═══ Texto fornecido ═══
Nos últimos dias o assunto em pauta em Groaíras é o Projeto de Lei enviado pelo Excelentíssimo Senhor Prefeito à Câmara Municipal, o qual institui o regime jurídico estatutário no âmbito da Administração Pública dessa cidade. A polêmica está instalada e um dos motivos é o fato de muitos servidores não entenderem exatamente do que se trata o referido projeto. Na contrapartida, não há esforço da Administração de suprir as lacunas que tanto dificultam o entendimento popular.
No intuito de tentar contribuir com a discussão, me atrevi a desenvolver, de forma sintética, algumas considerações sobre o tema.
Comecemos pela redação original do art. 39 da Constituição Federal, que segue:
Art. 39. A União, os Estados, o Distrito Federal e os Municípios instituirão, no âmbito de sua competência, regime jurídico único e planos de carreira para os servidores da administração pública direta, das autarquias e das fundações públicas (grifo nosso).
Estabelecer regime jurídico único, significava, com base na norma supracitada, que a União, Estados, Distrito Federal e Municípios poderão instituir, no âmbito de sua circunscrição, o seu regime jurídico, a forma como a Administração se relaciona com os seus agentes. Este pode ser contratual (celetista ou trabalhista) ou regime legal (estatutário). É uma questão de escolha: ou opta-se pelo celetista e aí tem-se um regime contratual em que se aplica as normas da CLT e o foro competente para dirimir os conflitos entre os servidores (empregados) e a Administração Pública (empregador) é a Justiça do Trabalho, ou opta-se pelo regime legal, em que se aplica a lei do estatuto dos servidores públicos (lei local) e o foro competente para dirimir os conflitos entre os servidores e a Administração Pública é a justiça comum estadual.
Ocorre que a Emenda Constitucional 19/98 (Reforma do Judiciário) alterou a redação original do art. 39 da Constituição Federal do Brasil: Art. 39. A União, os Estados, o Distrito Federal e os Municípios instituirão conselho de política de administração e remuneração de pessoal, integrado por servidores designados pelos respectivos Poderes. (Redação dada pela Emenda Constitucional nº 19, de 1998) (Vide ADIN nº 2.135-4)
═══ Dados de origem ═══
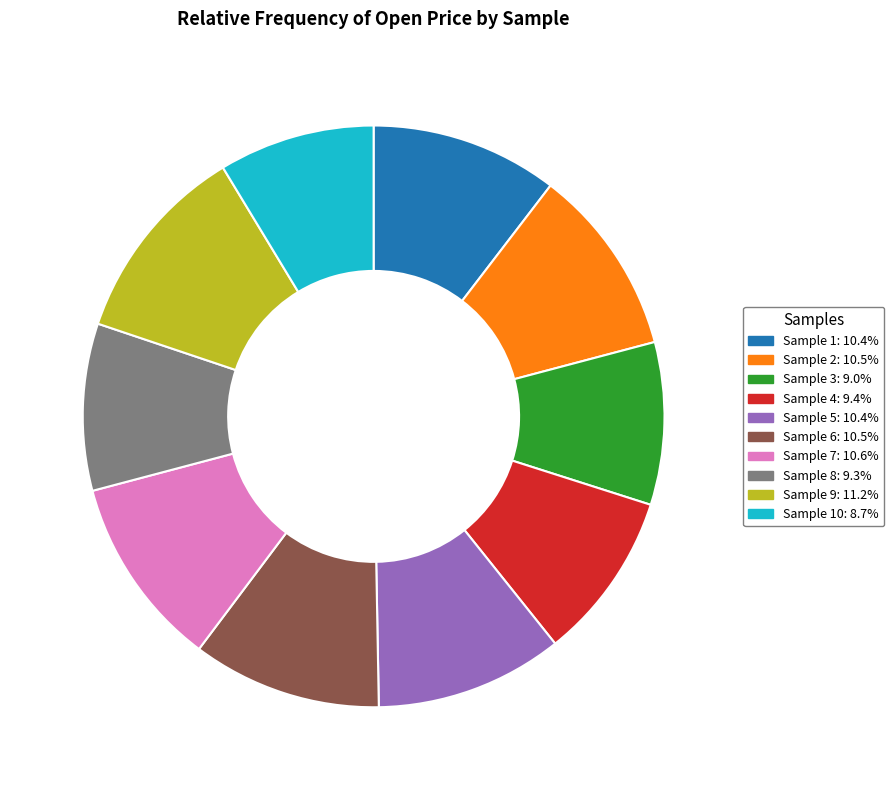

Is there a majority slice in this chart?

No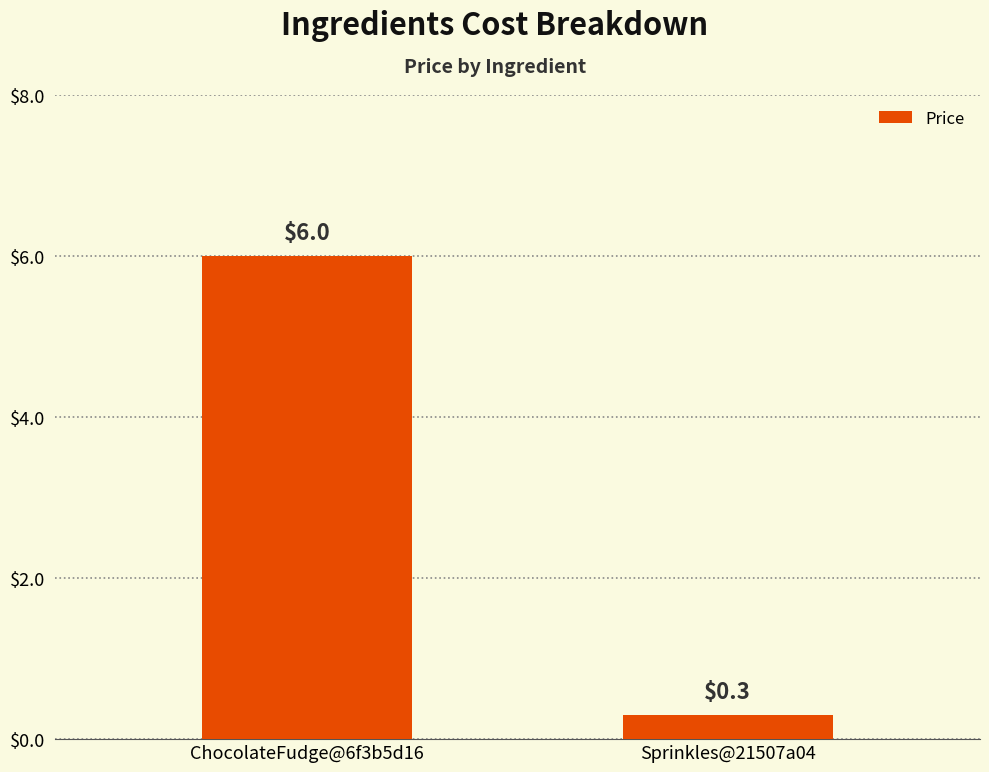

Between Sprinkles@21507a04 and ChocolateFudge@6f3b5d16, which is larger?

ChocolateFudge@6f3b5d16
═══
Aplicação da leitura ▸
(a) De acordo com o texto sobre o regime jurídico em Groaíras, qual é o foro competente para resolver conflitos entre servidores e Administração no regime estatutário?
(b) Reescreva o trecho do texto sobre o regime jurídico em Groaíras de "Ocorre que a" até "ADIN nº 2.135-4)", inclusive, trocando "conselho" por "comitê".
(c) Segundo o texto sobre o regime jurídico em Groaíras, por que a polêmica em torno do Projeto de Lei se instalou?

Respostas do exercício ▸
(a) A justiça comum estadual.

(b)
Ocorre que a Emenda Constitucional 19/98 (Reforma do Judiciário) alterou a redação original do art. 39 da Constituição Federal do Brasil: Art. 39. A União, os Estados, o Distrito Federal e os Municípios instituirão comitê de política de administração e remuneração de pessoal, integrado por servidores designados pelos respectivos Poderes. (Redação dada pela Emenda Constitucional nº 19, de 1998) (Vide ADIN nº 2.135-4)

(c) Um dos motivos é que muitos servidores não entendem exatamente do que trata o projeto. Além disso, a Administração não se esforça para suprir as lacunas que dificultam o entendimento popular.